Cynthia Wallace, 97, passed away peacefully November 21, 2021 at the Finger Lakes Center for Living in Auburn. She was born in 1923 to missionary parents in southern China. She met Hugh Wallace at Oregon State College, and after marrying they moved to New York State in 1943. She graduated Magna Cum Laude from Syracuse University. They resided in Schenectady, Syracuse, Camillus, Ithaca, and Elbridge. She worked the office at the Amphionola Shop in Elbridge, which later relocated to Jordan. She gave piano lessons to countless students both at the shop and in their homes.
Together with her husband Hugh, Cynthia had many activities through the years. They skied cross-country and downhill, hiked the mountains, and roller and ice skated both in Oregon and in New York State. They went on long rides with the Onondaga Cycling Club. She enjoyed dancing aerobics in Skaneateles, from age 60 continuing into her 80s, where she made many friends. She fed and watched the birds and squirrels in their Elbridge back yard, and her cats liked to watch as well. Let’s not forget Snoopy and Woodstock, her favorites. She lived for music, playing piano and organ from an early age. At Finger Lakes, she greatly enjoyed live performances by a wide range of visiting bands, but sadly those were suspended due to the pandemic.
Cynthia overcame many challenges to her health. At 96, she contracted Covid but later tested negative. At 97, she was struck with a critical condition which unexpectedly and suddenly reversed. Being in the hospital at the time, her family from out of state could finally visit her for extended hours, not possible at Finger Lakes during the pandemic.
Cynthia was predeceased by her husband, Hugh Wallace. She is survived by two sons, Gary and Timothy, who are grateful for the devoted care and support given by the staff at Finger Lakes.
Memorial Gathering will be 1:00pm Thursday, Dec. 9, 2021 at the Bush Funeral Home, 120 E. Main St. Elbridge.
An extended history follows for those who might be interested:
Born Cynthia Lois Carman, December 24, 1923, American Baptist Mission, Swatow (now Shantou), Province of Kwangtung, Republic of China, as an American citizen. Her parents were missionaries for the Baptist Church: Mildred Alice Scott Carman, M.D. from Cleveland, Ohio and Rev. Newton Hanscomb Carman from Ann Arbor, Michigan. They had met and married in China circa 1919-1920. Her older brothers, Kenneth and Donald, were born in 1920 and 1922.

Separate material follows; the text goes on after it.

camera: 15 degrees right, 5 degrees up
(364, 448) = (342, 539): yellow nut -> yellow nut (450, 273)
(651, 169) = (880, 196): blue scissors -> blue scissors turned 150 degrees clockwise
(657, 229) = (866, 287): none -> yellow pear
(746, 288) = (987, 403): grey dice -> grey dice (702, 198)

In 1926 at age 2½, Cynthia contracted malaria which prompted her parents to move back to the United States. They lived in Chicago, then Galesburg, IL (1926), then Princeton, IL (1928). Her father served as minister in these locations, then in Des Moines, IA (1931-1937) where he was also Director of Christian Education for the State of Iowa. She went along to church meetings, where he liked to show off "daddy's little girl." She would never forget the Great Depression and her family’s financial struggles at the time. She had spunk even in the third grade, when an angry boy in the playground threatened her and dared her to come near. She called him a bully, pushed him down to the ground, and sat on him! By merit of advanced reading skills and passing a verbal examination by the principal, she was allowed to skip the fourth grade.

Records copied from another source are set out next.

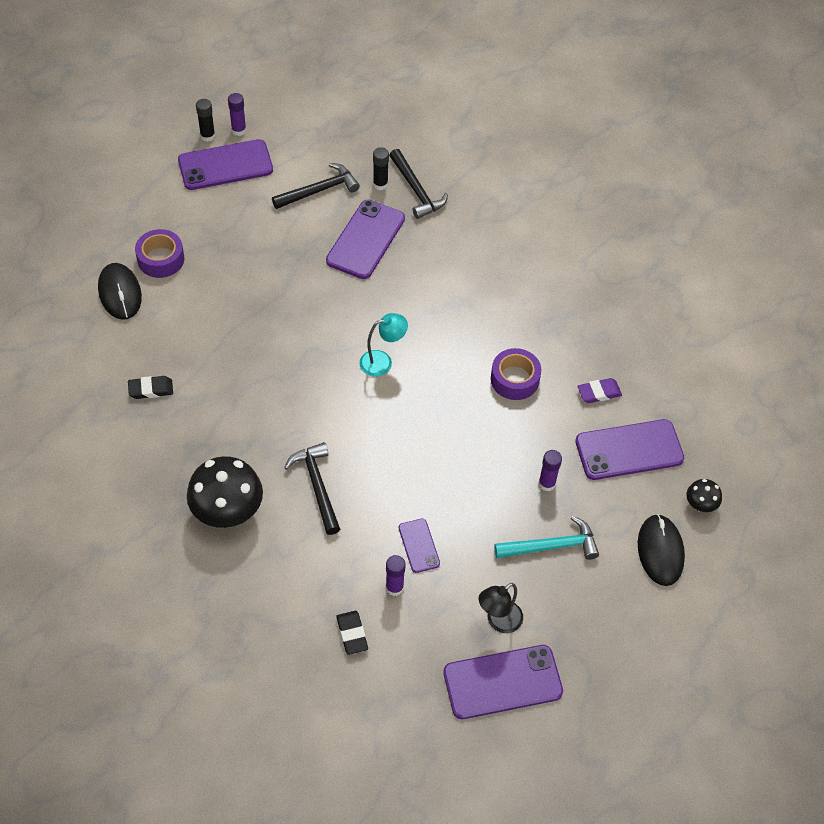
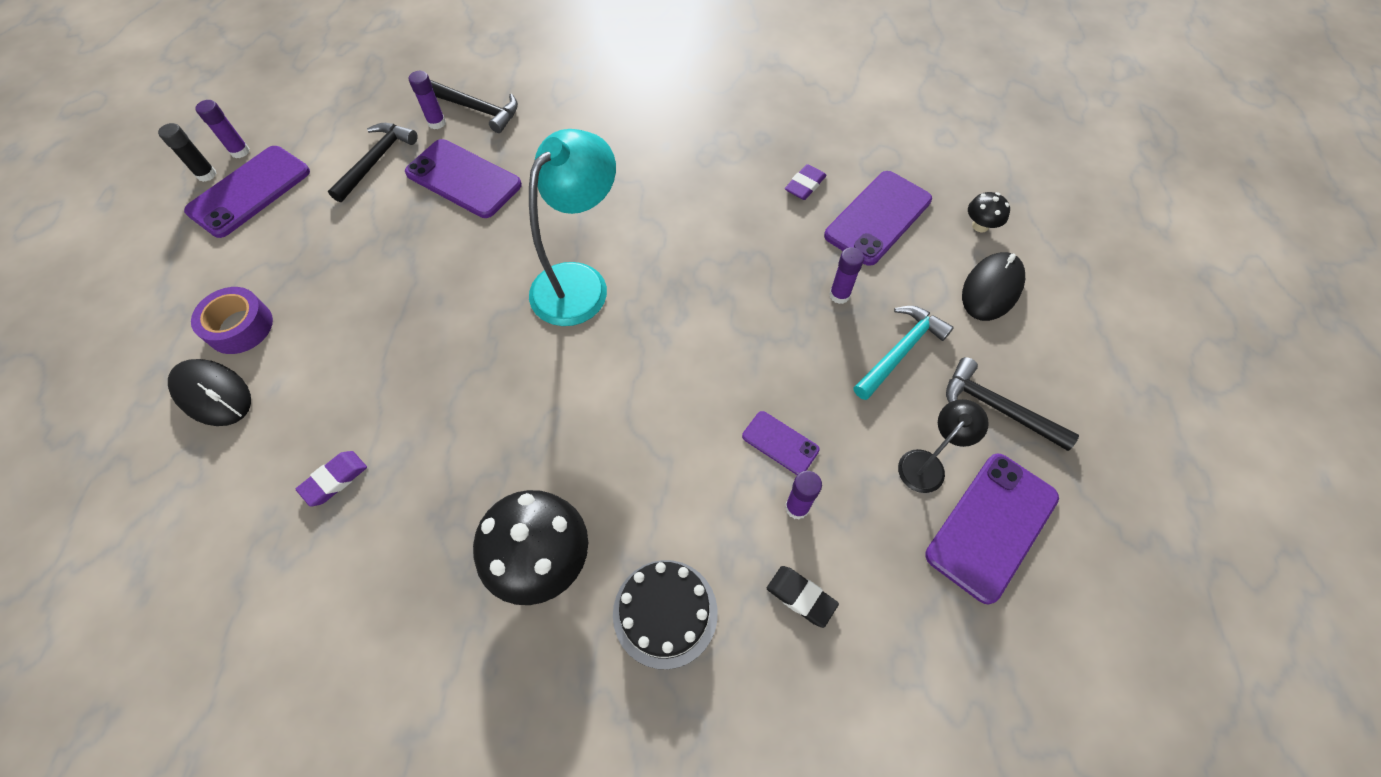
camera: 35 degrees left, 5 degrees up
(151, 389) = (334, 480): black eraser -> purple eraser
(270, 586) = (665, 613): none -> black cake
(317, 486) = (620, 455): black hammer -> black hammer (997, 408)
(365, 239) = (463, 179): purple phone -> purple phone turned 45 degrees counterclockwise
(380, 184) = (437, 123): black glue stick -> purple glue stick
(382, 361) = (579, 282): turquoise lamp -> turquoise lamp, size x1.93
(498, 621) = (927, 464): black lamp -> black lamp turned 150 degrees counterclockwise
(514, 379) = (721, 220): purple tape -> none
(660, 551) = (992, 288): black mouse -> black mouse turned 75 degrees clockwise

The family then moved from Des Moines to Alahambra, CA (1938) to escape smoke and industrial pollution. Ironically, smudge pots for agricultural crops filled her nose with smoke on the way to school. In the eight grade, she was catcher on the girls softball team
that won the Alahambra city championship that year. The pitcher was very fast, and Cynthia was the only team member who would play as catcher. She got bruises on her fingers from the fast pitches. Her parents struggled to feed the family during those hard times. They moved to Sioux Falls, SD (1939) where her father had a teaching job at what is now the University of Sioux Falls.
After researching colleges, the parents moved to Oregon so they could afford to send all three children to college. Cynthia graduated from high school in 1941 at the age of 17, then attended Oregon State College in Corvallis along with her brothers. It was around that age that she played pipe organ in church. On the walkway to college from her parent's house, she saw Hugh Wallace at times, and they finally got together to talk. His mother, Anna Jean MacLennan, lived in the Willamette Valley region. (He had lost his father, Henry/Herman Wallace at age 9.) Hugh was an excellent roller and ice skater, and Cynthia started to skate with him. They also enjoyed skiing and hiking together.
After Hugh graduated, they married on June 11, 1943, then drove across the country on their honeymoon to Schenectady, NY. There, he started at a job he secured from Oregon, at General Electric in Defense Radar development. The GE Research Lab was on the second floor, where "Silly Putty" and other silicone products were invented. They moved to Syracuse in 1945. She completed her last two years of college at Syracuse University, graduating Spring 1947, Magna Cum Laude and member of Phi Beta Kappa. They moved to Camillus, then Ithaca, finally Elbridge as Hugh continued employment at GE. He took on the hobby of rebuilding player pianos, which evolved into the Amphionola Shop family business in Elbridge, then Jordan. Their many activities in New York State are related above.